STUDY MATERIAL:

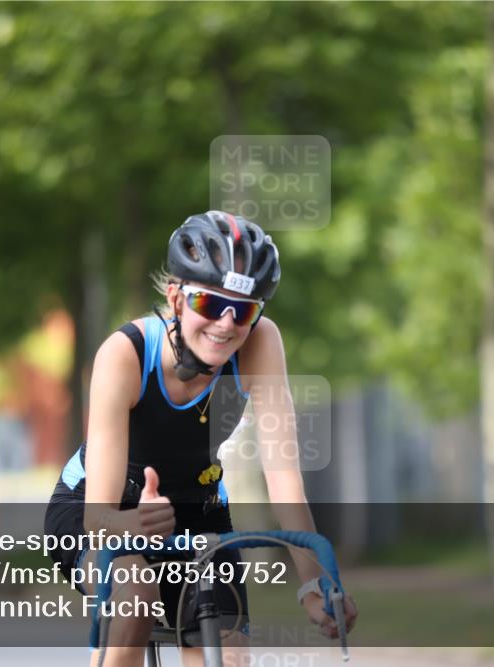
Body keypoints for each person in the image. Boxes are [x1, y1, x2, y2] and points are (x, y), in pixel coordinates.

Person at [45, 211, 358, 667]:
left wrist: (314, 584)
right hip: (100, 509)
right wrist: (133, 525)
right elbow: (98, 518)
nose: (226, 324)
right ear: (176, 298)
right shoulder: (126, 354)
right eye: (210, 304)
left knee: (229, 656)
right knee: (136, 596)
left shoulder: (260, 343)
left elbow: (284, 477)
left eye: (244, 310)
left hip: (198, 510)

PROBLEM DESCRIPTION: Images do not belong in the copy; reproduce all other parts of the records above verbatim.

EXERCISE SOLUTION:
Body keypoints for each person in the image. Boxes are [x1, y1, x2, y2] and points are (x, y), in pixel coordinates.

Person at [45, 211, 358, 667]:
left wrist: (314, 584)
right hip: (100, 509)
right wrist: (133, 525)
right elbow: (98, 518)
nose: (226, 324)
right ear: (176, 298)
right shoulder: (126, 354)
right eye: (210, 304)
left knee: (229, 656)
right knee: (136, 596)
left shoulder: (260, 343)
left elbow: (284, 477)
left eye: (244, 310)
left hip: (198, 510)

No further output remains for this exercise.